Ваши замечания на мою статью в «Звене» мне очень приятны — хотя я и не уверен, что Вы этого хотели. Приятно, что «лошади едят сено». Уверяю Вас, что по лени ли или по нежеланию спорить с людьми, которые в общем все-таки глупы и мало понимают о «самом важном» и, например, в стихах только и смотрят, что на «образы» или рифмы, — вот по всему этому мне «на закате дней» (не думайте, что я кокетничаю, — ощущение «заката» бывает и в 20 лет; об этом можно говорить часами, если бы уклониться в эту сторону — правда?) — на закате дней мне стало хотеться повторять, что «лошади едят сено». Не желаю возвышающих обманов и предпочитаю низкие истины[173].
Прочел я только что заметку Бунина о покойном Иване Савине[174] которого Вы наполовину одобряли (у Вас была на Альбе его книжка) — и слишком снисходительно, по-моему. И вот как не вспомнить что я в «Зеленой лампе» был прав. Нечего делать поэзии с «белым делом» и прочими подобными делами, как бы хороши они сами по себе ни были. И хотя Савин был человек хороший, поэт он был никакой. И «холодному восторгу» Бунина от его строчек я не верю. Кстати, разъясните мне насчет Бунина: как это с его преклонением перед Толстым уживается в нем «единая, неделимая»[175], — все то, на что Толстому было решительно «наплевать»?

▶ **Фрагмент файла данных**:

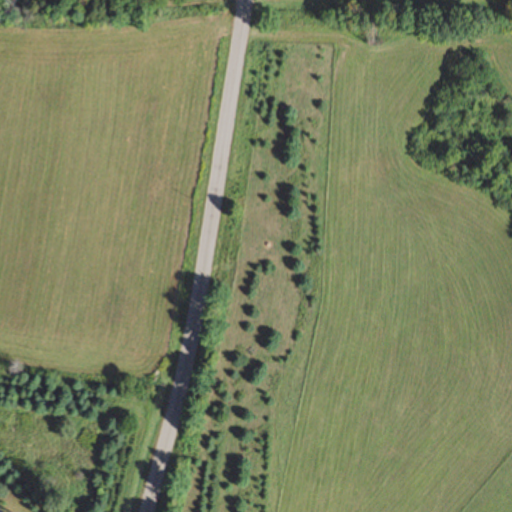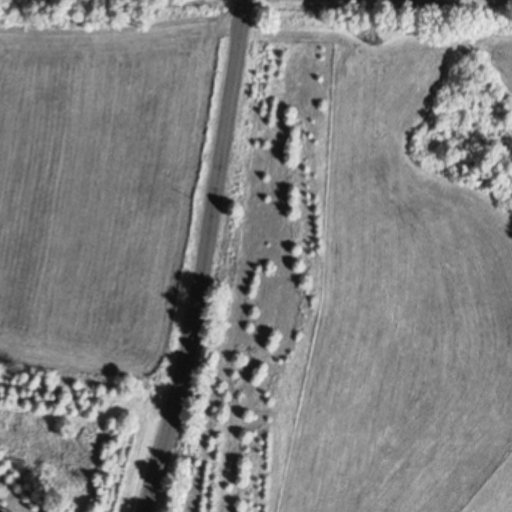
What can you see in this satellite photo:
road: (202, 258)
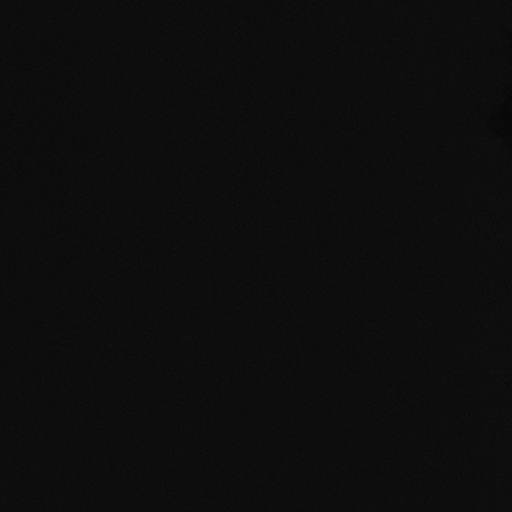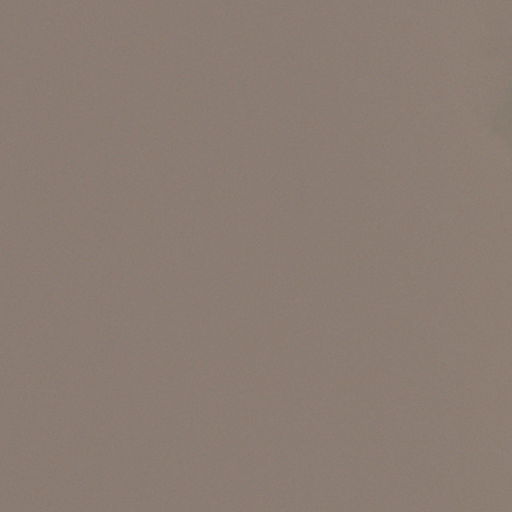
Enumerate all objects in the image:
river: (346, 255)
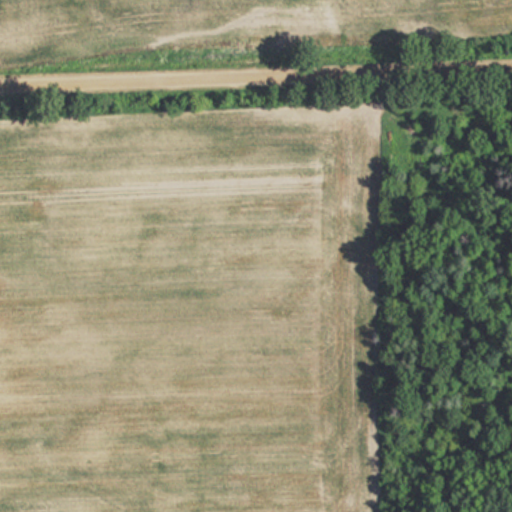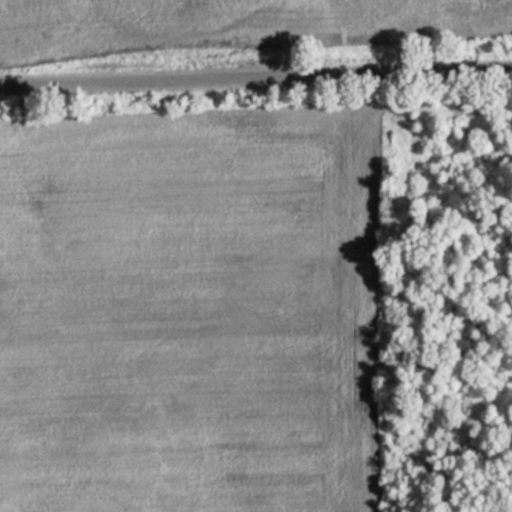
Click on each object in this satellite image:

* * *

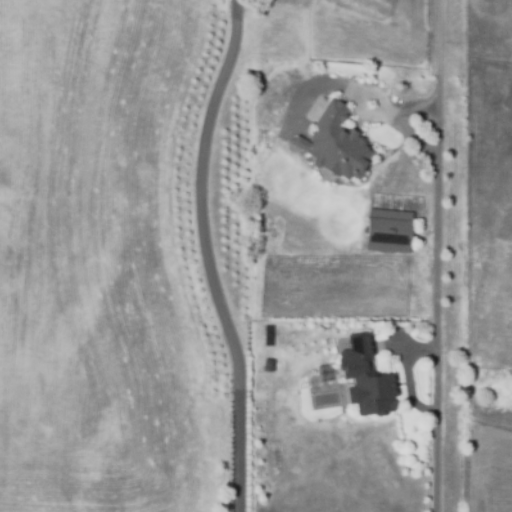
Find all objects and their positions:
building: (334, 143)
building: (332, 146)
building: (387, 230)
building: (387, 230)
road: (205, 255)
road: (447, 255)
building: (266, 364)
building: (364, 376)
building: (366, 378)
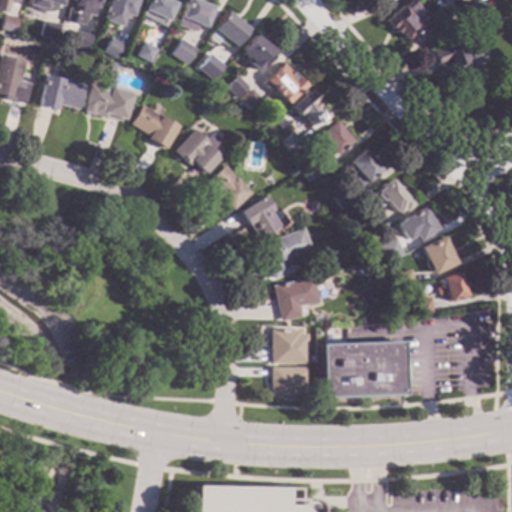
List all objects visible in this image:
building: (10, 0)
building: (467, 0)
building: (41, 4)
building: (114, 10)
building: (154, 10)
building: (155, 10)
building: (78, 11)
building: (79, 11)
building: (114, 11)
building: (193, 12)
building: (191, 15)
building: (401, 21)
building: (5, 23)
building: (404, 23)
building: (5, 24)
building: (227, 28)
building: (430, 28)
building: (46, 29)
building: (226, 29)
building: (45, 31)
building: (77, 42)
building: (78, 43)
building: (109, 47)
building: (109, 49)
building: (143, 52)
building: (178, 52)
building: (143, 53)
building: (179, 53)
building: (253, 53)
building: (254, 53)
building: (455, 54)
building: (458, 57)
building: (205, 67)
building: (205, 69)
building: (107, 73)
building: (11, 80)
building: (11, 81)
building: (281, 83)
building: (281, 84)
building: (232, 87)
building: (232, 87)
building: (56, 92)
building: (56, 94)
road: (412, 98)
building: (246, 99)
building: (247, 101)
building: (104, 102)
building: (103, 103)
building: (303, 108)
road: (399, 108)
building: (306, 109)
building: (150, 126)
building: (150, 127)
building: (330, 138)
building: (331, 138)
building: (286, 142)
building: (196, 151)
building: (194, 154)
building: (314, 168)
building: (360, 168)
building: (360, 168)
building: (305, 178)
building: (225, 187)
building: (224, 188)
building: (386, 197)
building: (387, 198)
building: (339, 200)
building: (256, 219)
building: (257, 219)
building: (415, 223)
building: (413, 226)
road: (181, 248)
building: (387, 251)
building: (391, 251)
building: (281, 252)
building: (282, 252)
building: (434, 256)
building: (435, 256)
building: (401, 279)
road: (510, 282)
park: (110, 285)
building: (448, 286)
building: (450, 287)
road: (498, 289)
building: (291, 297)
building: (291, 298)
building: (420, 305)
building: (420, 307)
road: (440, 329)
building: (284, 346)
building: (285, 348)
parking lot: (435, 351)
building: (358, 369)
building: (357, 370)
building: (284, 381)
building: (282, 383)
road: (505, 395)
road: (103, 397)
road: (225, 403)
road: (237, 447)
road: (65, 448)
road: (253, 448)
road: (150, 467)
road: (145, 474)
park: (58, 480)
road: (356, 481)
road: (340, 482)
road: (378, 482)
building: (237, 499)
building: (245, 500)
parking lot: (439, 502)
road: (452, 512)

▶ **Список задач**:
**A)** Что, согласно отрывку из письма, автор предпочитает возвышающим обманам?
**B)** Повторите без изменений фрагмент строк данных, который открывается строкой с «What can you» и закрывается строкой с «river: (346, 255)», включая обе. Картинки в ответ не включайте.

▶ **Ответы по порядку**:
**A)** Низкие истины.

**B)**
What can you see in this satellite photo:
road: (202, 258)
Enumerate all objects in the image:
river: (346, 255)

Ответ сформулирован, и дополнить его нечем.